A recent audit by my office found Missouri taxpayers have been on the hook for more than $115 million in legal settlements and judgments against state entities over the past six years. That includes more than $9 million paid out in cases involving allegations of workplace discrimination and sexual harassment.
For five of the six years my audit examined, the payments from the state’s Legal Expense Fund were higher than the amount budgeted by the Legislature — often by several million dollars. In fiscal year 2017, for example, the actual amount spent on litigation was more than $17 million higher than the appropriation level.
In and of itself, the amount of public money spent for legal expenses on these cases is very troubling. Those payments largely come from the state’s general revenue fund — money that could be going to essential needs, such as our K-12 schools or colleges and universities.
But the dollar figure wasn’t our only concern raised by the audit. It’s also difficult to track the true cost to taxpayers. We discovered that state officials in current and past administrations both Republican and Democratic lacked, and continue to lack, the ability to produce basic electronic reports about payments from the state’s Legal Expense Fund.
That inability makes it challenging to identify the nature of these cases, or if a state agency has had an unusually high volume of a particular type of claim against it — especially those claims that allege discrimination or harassment. A pattern of claims can be a possible sign of a toxic workplace culture, such as what came to light with the Department of Corrections in the past year both in media accounts and in subsequent legislative hearings.

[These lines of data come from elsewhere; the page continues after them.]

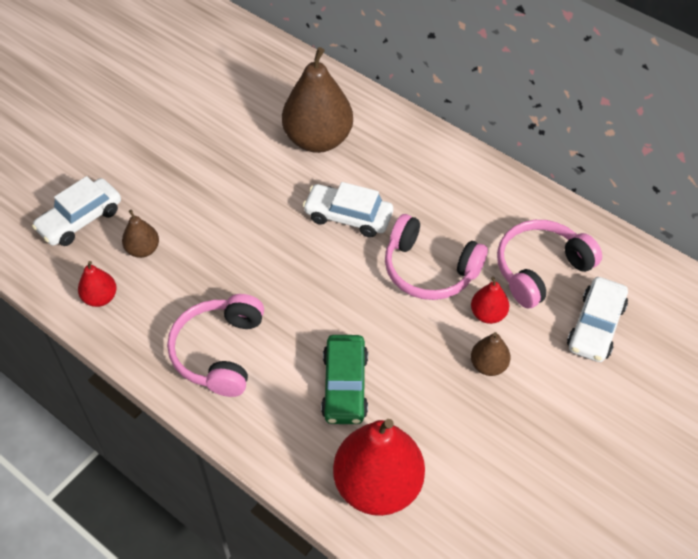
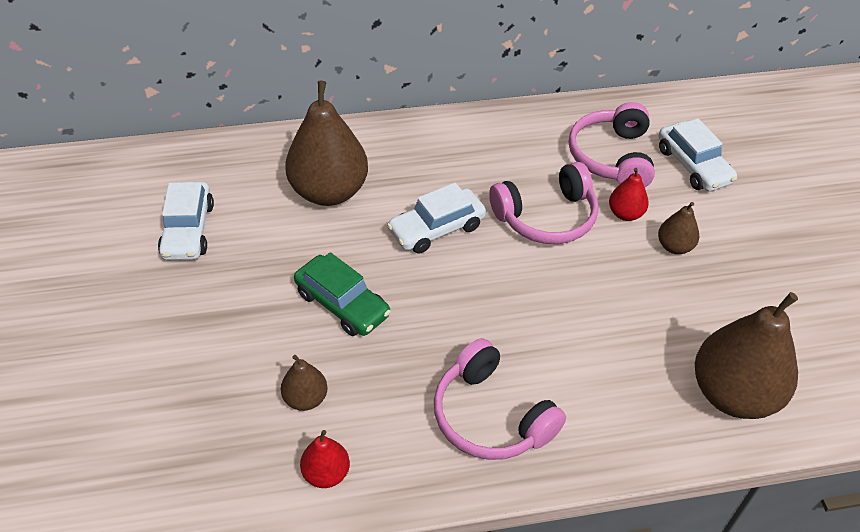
camera: 50 degrees left, 5 degrees down
white car [32,176,121,246] -> white car moved to [158,182,214,260]
green car [321,335,368,424] -> green car moved to [294,252,391,336]
red pear [333,419,425,516] -> brown pear [695,292,798,419]

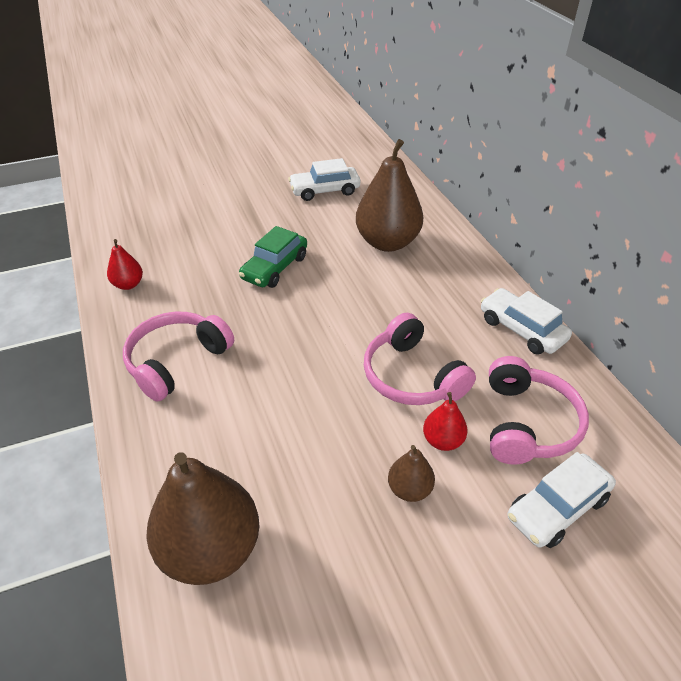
camera: 80 degrees right, 5 degrees down
brown pear [281,355,328,411] -> none
white car [387,183,486,254] -> white car moved to [481,288,572,354]
pink headphones [569,102,655,187] -> pink headphones turned 105 degrees clockwise [489,356,589,465]

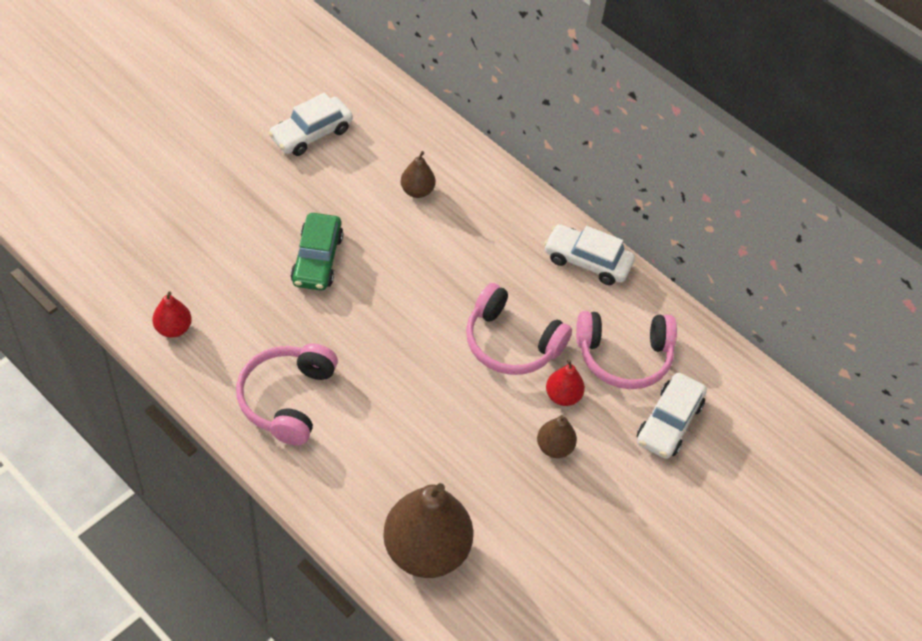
camera: 30 degrees left, 10 degrees up
brown pear [356,139,423,252] -> brown pear [400,151,435,198], size x0.47
pink headphones [489,356,589,465] -> pink headphones turned 105 degrees clockwise [576,311,677,389]

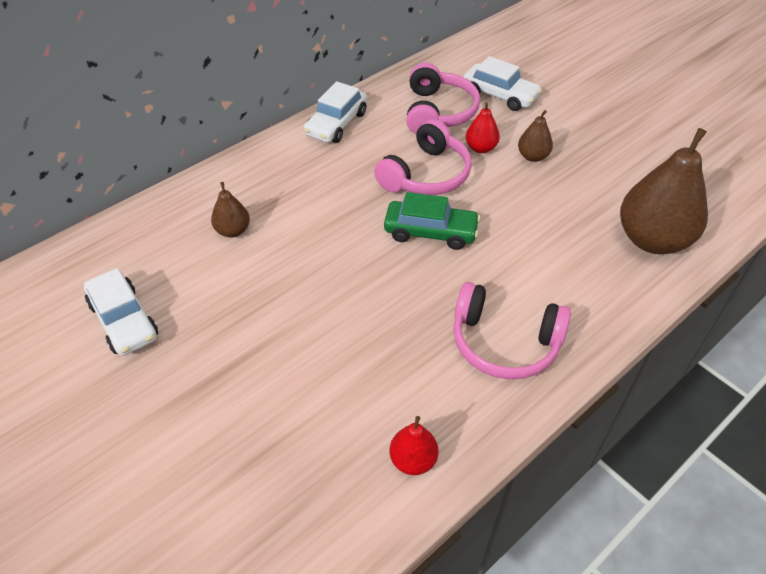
camera: 80 degrees left, 5 degrees down
green car [291,213,343,290] -> green car moved to [384,192,480,250]

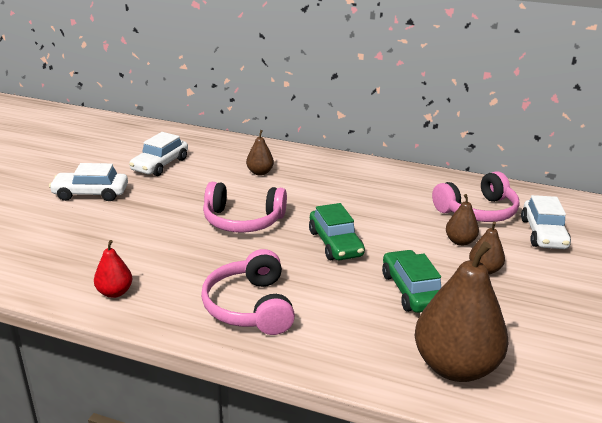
camera: 60 degrees right, 20 degrees down
white car [304,81,367,143] -> white car moved to [49,163,128,201]
pink headphones [374,119,472,195] -> pink headphones moved to [203,182,287,233]
red pear [466,102,500,153] -> brown pear [446,194,479,246]
none -> green car [382,250,441,313]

Oppressive and discriminatory workplaces do not pop up overnight. With the proper tools in place, the state could be better positioned to identify problems and intervene. The current monitoring system is inadequate, and we’re shelling out millions in taxpayer dollars without a program to address root causes.
There was another, equally troubling part to my audit. Just as we’ve seen in Washington, D.C., the state of Missouri has used nondisclosure agreements (often referred to as NDAs) in some legal settlements. Nondisclosure agreements are legal tools that prevent public discussion of claims settled against the government. They also can hide long-term, festering problems — problems that often result in more lawsuits and greater costs to taxpayers.
I firmly oppose the use of NDAs in settlements by the state. These prohibitions can allow details of improper or illegal activities by government agencies to remain shrouded in secrecy — especially when coupled with the compromised legal protections for whistleblowers under a bill signed into law by Gov. Eric Greitens last year over my objections.
Legal settlements with state dollars are like any other use of public resources: Missourians have a right to know what is happening with the tax dollars they send to Jefferson City, just as state workers have a right to know what is happening in their workplaces.
The last thing citizens expect when they send hard-earned tax dollars to their government in Jefferson City is for that money to be used to pay out million-dollar lawsuits that are preventable. But the reality is that Missourians would have very little ability to know any of this if it were not for brave whistleblowers who told their stories publicly, unfettered by nondisclosure agreements.
That’s why I am supporting legislation filed in both the Senate (SB786, sponsored by Sen. Jill Schupp, D-Creve Coeur) and the House (HB1515, sponsored by Rep. Gail McCann Beatty, D-Kansas City) that protects whistleblowers and specifically prohibits NDAs as part of legal settlements by the state. The Whistleblower and Taxpayer Protection Act positions Missouri as a leader for those who speak out against fraud, public corruption and government wrongdoing — and reverses our state’s troubling trend toward secrecy.
Toxic workplace cultures, especially those found in the public workplace, should be dealt with in the light — not swept under the rug. The Missouri Legislature and Gov. Greitens can bring much-needed light to how taxpayer dollars are used by changing the law to get rid of taxpayer-funded nondisclosure agreements.